TASK GOAL
When you reach the line containing "- liver: <90,143,285,330>" in the entries below, start writing out each line exactly, and stop after the line containing "- liver metastasis: <109,185,131,206>".
===== STUDY MATERIAL
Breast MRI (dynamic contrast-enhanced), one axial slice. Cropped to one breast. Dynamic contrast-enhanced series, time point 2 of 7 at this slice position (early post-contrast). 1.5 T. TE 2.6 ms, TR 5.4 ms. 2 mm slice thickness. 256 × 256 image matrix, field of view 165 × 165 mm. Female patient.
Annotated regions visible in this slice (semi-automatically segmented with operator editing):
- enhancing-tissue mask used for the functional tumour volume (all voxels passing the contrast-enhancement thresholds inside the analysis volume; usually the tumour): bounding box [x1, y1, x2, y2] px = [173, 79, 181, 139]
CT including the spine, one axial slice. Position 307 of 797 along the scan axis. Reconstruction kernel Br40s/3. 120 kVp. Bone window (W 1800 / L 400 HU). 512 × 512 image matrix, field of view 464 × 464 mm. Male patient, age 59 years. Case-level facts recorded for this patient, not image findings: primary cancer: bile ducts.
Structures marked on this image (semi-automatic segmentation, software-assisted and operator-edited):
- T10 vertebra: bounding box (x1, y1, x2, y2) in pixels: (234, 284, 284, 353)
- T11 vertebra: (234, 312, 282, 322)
==========
===== STUDY MATERIAL
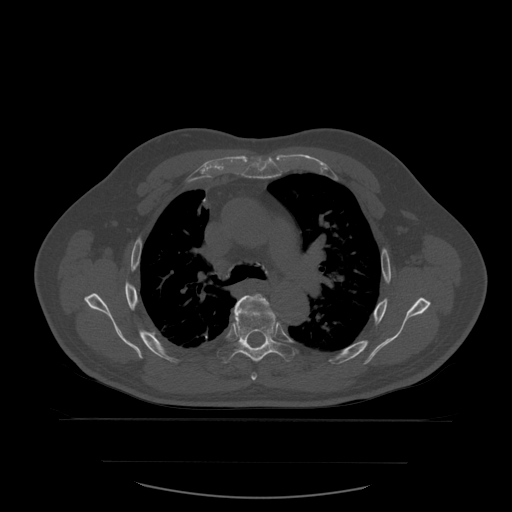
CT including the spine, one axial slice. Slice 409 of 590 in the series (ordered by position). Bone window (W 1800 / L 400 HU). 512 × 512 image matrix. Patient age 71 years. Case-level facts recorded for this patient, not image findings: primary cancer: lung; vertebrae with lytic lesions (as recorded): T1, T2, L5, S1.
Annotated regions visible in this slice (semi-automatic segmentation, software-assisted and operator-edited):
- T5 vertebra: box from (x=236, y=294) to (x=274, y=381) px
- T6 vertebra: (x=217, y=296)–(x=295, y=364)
==========
===== STUDY MATERIAL
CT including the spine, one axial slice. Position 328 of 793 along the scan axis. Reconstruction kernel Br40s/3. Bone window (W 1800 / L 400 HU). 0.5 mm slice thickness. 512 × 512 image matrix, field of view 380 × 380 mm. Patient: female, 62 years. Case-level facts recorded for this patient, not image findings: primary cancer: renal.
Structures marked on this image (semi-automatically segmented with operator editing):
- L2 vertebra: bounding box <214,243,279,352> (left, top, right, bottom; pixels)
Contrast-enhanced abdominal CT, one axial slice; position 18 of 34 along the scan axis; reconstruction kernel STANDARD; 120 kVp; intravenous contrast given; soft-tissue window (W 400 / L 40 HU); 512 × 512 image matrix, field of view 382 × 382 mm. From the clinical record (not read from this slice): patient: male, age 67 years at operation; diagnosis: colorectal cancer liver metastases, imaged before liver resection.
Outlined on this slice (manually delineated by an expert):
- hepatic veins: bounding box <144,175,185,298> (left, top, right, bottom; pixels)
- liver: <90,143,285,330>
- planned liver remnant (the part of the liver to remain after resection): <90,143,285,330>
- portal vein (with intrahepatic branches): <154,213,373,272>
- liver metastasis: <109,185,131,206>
==========
TASK RESULT
- liver: <90,143,285,330>
- planned liver remnant (the part of the liver to remain after resection): <90,143,285,330>
- portal vein (with intrahepatic branches): <154,213,373,272>
- liver metastasis: <109,185,131,206>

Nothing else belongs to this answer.